Fast ironisch, aber wahr: wie gewonnen, so zerronnen: Wir haben mehr als 2 Mio aus den Konjunkturprogrammen bekommen und erleiden in diesem Jahr – verglichen mit dem Vorjahr – Weniger-einnahmen bei den Schlüsselzuweisungen i.H.v. 1, 8 Mio. (wobei die Auswirkungen des schwarz-gelben „Schuldenbeschleunigungs-gesetzes“ vom 1.1.2010 noch nicht abschließend berücksichtigt sein können) und Mehrausgaben für die Kreisumlage i.H.v. 859 000 €.

 

Belief sich der Fehlbedarf im Ergebnisplan im Vorjahr noch auf rund 4 Mio €, wird er in 2010 auf 7,2 Mio. € steigen. Ende 2010 werden sich alle Schulden auf rund 90 Mio. € belaufen. Im Jahr 2013 wird unser Eigenkapital aufgebraucht sein, d.h., wir werden etwas sein, was es bei Kommunen gar nicht gibt; wir werden bankrott sein. Und dann? Kommt dann aus St. Ingbert ein Sparkommissar, der jede einzelne Ausgabe unter die Lupe nimmt. Problem: Unter einer Lupe werden Euros und Cents zwar größer aber nicht mehr.

 

In dieser Lage hat es uns sehr gewundert, dass die Landesregierung den saarländischen Kommunen die Befreiung von der Pflicht zur Aufstellung bzw. Fortschreibung eines Haushalts-sanierungsplanes eingeräumt hat. Was soll das? Obwohl sowohl der Landes- als auch fast alle kommunalen Haushalte hochgradig defizitär sind, werden keine weiteren strukturellen Einsparungen gefordert. Und so verzichtet auch die Stadt Lebach auf die Ausweisung nachhaltiger Haushaltsverbesserungen i.H.v. rund 250 000 €. Gleichzeitig prognostiziert der Bürgermeister in seinem Vorwort: „Signifikante Einschnitte  bei vielen städtischen Einrichtungen rücken näher. Die Empörung der Bürgerinnen und Bürger wird groß sein“. (Seite 3 des Vorwortes)

 

Allerdings! Da hat er wohl Recht: Nur wird die Empörung im nächsten Jahr kleiner sein, wird sie schrumpfen, wenn man viele Einschnitte auf einmal verkündet? Oder macht es nicht eher Sinn, die Menschen auch in diesem Jahr bereits mit Überlegungen, welche Einschnitte die Verwaltung für unumgänglich hält, zu konfrontieren und damit auf das Kommende einzustellen.
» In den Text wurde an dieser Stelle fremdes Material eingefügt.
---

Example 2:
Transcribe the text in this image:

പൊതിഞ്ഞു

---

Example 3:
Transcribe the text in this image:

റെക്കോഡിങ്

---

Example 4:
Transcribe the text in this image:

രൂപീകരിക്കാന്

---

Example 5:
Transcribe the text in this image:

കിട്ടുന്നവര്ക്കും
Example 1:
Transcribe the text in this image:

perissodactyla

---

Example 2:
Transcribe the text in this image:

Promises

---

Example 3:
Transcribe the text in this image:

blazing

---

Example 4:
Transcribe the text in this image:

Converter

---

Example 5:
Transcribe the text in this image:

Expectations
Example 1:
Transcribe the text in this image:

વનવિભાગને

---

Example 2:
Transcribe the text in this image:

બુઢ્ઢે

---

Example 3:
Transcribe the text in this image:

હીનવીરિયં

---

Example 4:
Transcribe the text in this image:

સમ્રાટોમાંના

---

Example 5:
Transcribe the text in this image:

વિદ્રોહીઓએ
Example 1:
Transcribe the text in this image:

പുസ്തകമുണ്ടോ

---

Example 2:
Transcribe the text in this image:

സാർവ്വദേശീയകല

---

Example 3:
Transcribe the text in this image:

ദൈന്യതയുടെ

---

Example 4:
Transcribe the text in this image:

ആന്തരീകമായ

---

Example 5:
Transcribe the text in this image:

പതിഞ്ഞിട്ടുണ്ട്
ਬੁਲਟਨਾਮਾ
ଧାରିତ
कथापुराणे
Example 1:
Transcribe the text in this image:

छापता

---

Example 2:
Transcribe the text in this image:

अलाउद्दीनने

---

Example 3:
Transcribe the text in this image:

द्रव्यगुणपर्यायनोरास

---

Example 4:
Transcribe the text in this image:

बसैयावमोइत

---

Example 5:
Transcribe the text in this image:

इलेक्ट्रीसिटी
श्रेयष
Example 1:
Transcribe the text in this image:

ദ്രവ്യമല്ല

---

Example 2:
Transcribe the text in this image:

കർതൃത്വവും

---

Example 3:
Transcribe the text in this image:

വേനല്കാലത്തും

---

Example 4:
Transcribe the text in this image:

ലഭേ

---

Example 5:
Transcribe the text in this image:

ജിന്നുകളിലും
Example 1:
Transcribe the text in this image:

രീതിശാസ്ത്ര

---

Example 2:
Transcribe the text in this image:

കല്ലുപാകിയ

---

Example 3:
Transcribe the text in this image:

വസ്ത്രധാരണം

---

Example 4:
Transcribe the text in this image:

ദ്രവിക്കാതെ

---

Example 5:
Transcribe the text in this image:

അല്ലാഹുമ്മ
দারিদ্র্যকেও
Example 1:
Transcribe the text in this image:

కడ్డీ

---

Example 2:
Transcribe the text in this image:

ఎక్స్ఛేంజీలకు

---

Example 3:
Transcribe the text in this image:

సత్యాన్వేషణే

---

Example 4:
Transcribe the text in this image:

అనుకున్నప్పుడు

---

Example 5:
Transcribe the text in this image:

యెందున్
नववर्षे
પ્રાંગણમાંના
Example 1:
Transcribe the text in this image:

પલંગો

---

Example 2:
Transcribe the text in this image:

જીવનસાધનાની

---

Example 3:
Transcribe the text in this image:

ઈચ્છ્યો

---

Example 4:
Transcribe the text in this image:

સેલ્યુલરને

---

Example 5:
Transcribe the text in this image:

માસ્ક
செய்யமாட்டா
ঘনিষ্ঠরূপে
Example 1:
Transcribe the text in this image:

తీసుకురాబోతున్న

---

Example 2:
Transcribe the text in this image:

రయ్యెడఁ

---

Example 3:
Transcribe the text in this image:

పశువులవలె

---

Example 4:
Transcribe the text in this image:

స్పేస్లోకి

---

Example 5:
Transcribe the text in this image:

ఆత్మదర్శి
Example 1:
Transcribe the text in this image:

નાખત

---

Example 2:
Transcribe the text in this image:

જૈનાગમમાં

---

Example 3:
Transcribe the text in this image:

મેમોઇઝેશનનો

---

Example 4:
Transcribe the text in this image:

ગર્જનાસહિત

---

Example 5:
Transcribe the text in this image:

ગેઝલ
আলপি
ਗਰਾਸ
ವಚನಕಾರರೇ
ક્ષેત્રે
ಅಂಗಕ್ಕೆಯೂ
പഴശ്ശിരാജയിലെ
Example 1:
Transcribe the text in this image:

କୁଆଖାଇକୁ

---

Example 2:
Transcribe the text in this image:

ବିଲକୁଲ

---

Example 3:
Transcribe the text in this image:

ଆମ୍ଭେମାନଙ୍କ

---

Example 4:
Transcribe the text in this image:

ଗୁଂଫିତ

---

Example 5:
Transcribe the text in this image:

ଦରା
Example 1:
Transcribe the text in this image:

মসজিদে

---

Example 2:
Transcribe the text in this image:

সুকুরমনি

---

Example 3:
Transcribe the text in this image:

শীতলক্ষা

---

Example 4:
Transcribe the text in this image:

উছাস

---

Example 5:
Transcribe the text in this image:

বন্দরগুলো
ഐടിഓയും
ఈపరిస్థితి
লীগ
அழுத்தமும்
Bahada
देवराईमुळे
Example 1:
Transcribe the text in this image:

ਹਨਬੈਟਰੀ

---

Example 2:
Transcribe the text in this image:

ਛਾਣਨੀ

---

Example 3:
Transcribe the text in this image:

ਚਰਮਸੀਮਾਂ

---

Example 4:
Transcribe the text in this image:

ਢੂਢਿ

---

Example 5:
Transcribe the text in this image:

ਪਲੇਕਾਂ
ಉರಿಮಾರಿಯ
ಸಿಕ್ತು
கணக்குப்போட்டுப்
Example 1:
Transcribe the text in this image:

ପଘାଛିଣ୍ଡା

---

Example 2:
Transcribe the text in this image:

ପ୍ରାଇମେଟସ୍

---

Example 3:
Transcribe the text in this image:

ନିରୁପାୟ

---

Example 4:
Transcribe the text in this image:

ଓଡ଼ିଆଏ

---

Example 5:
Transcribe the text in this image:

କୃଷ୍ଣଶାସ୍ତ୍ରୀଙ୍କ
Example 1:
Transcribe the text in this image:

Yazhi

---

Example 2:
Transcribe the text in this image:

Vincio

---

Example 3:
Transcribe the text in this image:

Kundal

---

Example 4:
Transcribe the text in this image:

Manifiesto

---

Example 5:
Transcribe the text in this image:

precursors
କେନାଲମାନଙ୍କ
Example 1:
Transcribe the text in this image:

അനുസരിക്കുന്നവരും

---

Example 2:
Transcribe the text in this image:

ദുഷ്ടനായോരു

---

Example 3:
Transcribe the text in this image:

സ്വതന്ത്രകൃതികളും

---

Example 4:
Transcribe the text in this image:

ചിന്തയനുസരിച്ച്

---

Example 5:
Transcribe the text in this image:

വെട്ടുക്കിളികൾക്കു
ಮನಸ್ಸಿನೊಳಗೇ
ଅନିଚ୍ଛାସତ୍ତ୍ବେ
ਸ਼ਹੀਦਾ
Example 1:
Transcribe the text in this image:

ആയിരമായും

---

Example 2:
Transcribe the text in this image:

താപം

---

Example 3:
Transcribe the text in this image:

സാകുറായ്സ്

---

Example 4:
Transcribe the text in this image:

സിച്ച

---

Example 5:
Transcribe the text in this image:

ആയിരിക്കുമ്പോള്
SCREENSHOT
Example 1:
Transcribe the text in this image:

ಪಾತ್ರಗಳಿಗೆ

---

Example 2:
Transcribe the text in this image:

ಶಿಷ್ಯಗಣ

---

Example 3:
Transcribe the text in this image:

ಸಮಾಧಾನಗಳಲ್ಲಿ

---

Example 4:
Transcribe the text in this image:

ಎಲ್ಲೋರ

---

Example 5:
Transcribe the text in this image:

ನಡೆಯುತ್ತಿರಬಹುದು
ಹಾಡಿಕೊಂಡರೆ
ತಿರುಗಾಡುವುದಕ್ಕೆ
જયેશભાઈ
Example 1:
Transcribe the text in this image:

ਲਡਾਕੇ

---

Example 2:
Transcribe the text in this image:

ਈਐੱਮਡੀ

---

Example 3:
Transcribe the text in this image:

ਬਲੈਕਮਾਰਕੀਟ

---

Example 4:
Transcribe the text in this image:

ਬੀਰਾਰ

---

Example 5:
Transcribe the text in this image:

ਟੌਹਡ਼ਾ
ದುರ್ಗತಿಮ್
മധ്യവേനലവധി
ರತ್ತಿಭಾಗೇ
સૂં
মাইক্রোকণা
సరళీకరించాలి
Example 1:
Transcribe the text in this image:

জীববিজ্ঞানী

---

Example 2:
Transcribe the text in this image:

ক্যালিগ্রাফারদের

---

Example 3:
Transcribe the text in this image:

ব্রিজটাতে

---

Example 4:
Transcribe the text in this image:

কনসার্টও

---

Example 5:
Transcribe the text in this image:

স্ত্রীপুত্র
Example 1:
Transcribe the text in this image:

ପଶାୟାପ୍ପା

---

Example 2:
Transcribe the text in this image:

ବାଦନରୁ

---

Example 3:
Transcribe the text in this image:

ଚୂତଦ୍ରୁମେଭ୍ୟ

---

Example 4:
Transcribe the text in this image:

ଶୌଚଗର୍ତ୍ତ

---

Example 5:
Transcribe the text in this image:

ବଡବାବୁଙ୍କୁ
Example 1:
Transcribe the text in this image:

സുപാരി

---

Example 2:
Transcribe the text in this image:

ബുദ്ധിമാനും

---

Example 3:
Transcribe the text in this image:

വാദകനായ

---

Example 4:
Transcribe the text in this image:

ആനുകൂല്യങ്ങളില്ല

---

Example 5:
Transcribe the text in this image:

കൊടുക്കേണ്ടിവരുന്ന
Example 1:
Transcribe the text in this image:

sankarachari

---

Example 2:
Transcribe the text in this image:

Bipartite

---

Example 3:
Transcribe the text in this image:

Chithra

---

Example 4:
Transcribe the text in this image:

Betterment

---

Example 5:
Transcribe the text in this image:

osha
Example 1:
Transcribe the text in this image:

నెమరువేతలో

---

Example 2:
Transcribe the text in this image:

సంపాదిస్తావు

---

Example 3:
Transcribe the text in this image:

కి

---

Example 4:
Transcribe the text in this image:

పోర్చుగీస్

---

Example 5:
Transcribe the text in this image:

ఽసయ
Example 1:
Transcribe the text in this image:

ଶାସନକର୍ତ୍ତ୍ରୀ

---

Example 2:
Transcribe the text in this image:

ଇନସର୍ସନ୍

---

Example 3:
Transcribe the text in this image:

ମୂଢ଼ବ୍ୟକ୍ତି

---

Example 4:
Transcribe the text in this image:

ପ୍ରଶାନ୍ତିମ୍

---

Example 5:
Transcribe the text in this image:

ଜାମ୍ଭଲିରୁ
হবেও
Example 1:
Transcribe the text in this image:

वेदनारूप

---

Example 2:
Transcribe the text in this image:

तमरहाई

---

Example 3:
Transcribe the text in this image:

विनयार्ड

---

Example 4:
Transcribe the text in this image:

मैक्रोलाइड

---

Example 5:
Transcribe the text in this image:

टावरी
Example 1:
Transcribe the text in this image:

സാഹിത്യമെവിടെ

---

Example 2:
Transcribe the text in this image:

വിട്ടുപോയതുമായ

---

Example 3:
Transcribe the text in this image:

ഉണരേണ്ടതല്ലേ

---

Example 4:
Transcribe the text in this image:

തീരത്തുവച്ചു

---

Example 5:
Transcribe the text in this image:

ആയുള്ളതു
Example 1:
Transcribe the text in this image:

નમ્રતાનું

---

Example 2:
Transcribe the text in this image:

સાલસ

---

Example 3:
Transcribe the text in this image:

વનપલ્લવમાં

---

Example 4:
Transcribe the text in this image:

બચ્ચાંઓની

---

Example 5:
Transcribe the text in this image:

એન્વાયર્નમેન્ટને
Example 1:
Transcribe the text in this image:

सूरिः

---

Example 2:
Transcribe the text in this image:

Hierzu enthält der Haushalt keinen einzigen Satz.

 

Die SPD-Fraktion fordert den Bürgermeister auf, seine Überlegungen, welche Einschnitte notwendig sein werden, darzulegen. Er stützt sich im Rat auf eine komfortable schwarz-gelbe Mehrheit, welche ihre kreative Fantasie bislang zwar noch nicht irgendwie spürbar entfalten konnte, jetzt jedoch Gelegenheit dazu erhält.

 

Können wir uns z.B. den mehr als 2 Mio. € teuren Umbau des Bitscher Platzes noch erlauben – auch angesichts der Tatsache, dass das Treuhandkonto mit mehr als 3 Mio. € belastet ist und irgendwann zurückgeführt werden muss. Und angesichts der Tatsache, dass es zurzeit keine weiteren Grundstücksverkäufe am Bahnhof mehr gibt, sodass die dortige Entwicklung stagniert. Welche anderen Maßnahmen und Institutionen müssen unter diesen Umständen einer Überprüfung auf ihre Finanzierbarkeit unterzogen werden?

 

Wie kann die Einnahmeseite der Stadt Lebach verbessert werden?

 

Mit den Freunden von der FDP sitzen die mit dem guten Draht in die Wirtschaft auf allen 3 staatlichen Ebenen in der Verantwortung. Auf ihre Initiativen warten wir bislang vergebens.

 

Wie kann man den Bürgerinnen und Bürgern erklären, dass die Ausgestaltung und der Umfang der kommunalen Daseinsvorsorge einer Diskussion unterzogen werden müssen? Diese Auseinander-setzung wird heftig und schmerzhaft.

 

Hoffen wir, dass der erste schmerzliche Rückbau an wichtiger Infrastruktur nicht gerade das Lebacher Krankenhaus betrifft. Die Diskussion um dieses Haus und seine Zukunft hat bei vielen Betroffenheit und auch Trauer ausgelöst; sie konfrontiert die Menschen mit der Erkenntnis, dass unsere hohen Standards nicht in Stein gemeißelt, sondern vom Rückbau bedroht sind.

 

Hätte ich  in letzter Zeit nicht so schlechte Erfahrungen mit Resolutionen gemacht, hätte ich heute wieder eine vorgelegt – und zwar nach dem Muster des Regionalverbandes Saarbrücken – wo sich der Kooperationsrat in  einer gemeinsame Stellungnahme an die Landesregierung wendet, da die Umlage von mittlerweile 212,2 Mio € nicht mehr zu schultern ist. Der einschlägige SZ-Artikel vom 27./28. Februar des Jahres trägt den Titel „Kommunen proben den Aufstand“.

 

Das dürfen sie und das sollen sie auch, denn die kommunale Selbstverwaltung hat Verfassungsrang (Art. 28, Abs. 2 GG). In Artikel 119, Abs. 2, der Verfassung des Saarlandes heißt es:

 

„Das Land gewährleistet den Gemeinden und Gemeindeverbänden durch seine Gesetzgebung eine Finanzausstattung, die ihnen eine angemessene Aufgabenerfüllung ermöglicht. Diesem Zweck dient auch der kommunale Finanzausgleich.“  Können die Gemeinden unter den derzeitigen finanziellen Bedingungen ihre Aufgaben noch erfüllen oder müssen sie eine Verfassungsklage anstrengen?

 

Denn: Nicht nur große Banken, sondern auch die Kommunen sind systemrelevant; wer die Demokratie nicht gefährden will, muss sie lebens- und handlungsfähig erhalten.

 

Anna Schmidt

Dateien:
Haushalt2010_01.pdf (18.4 K)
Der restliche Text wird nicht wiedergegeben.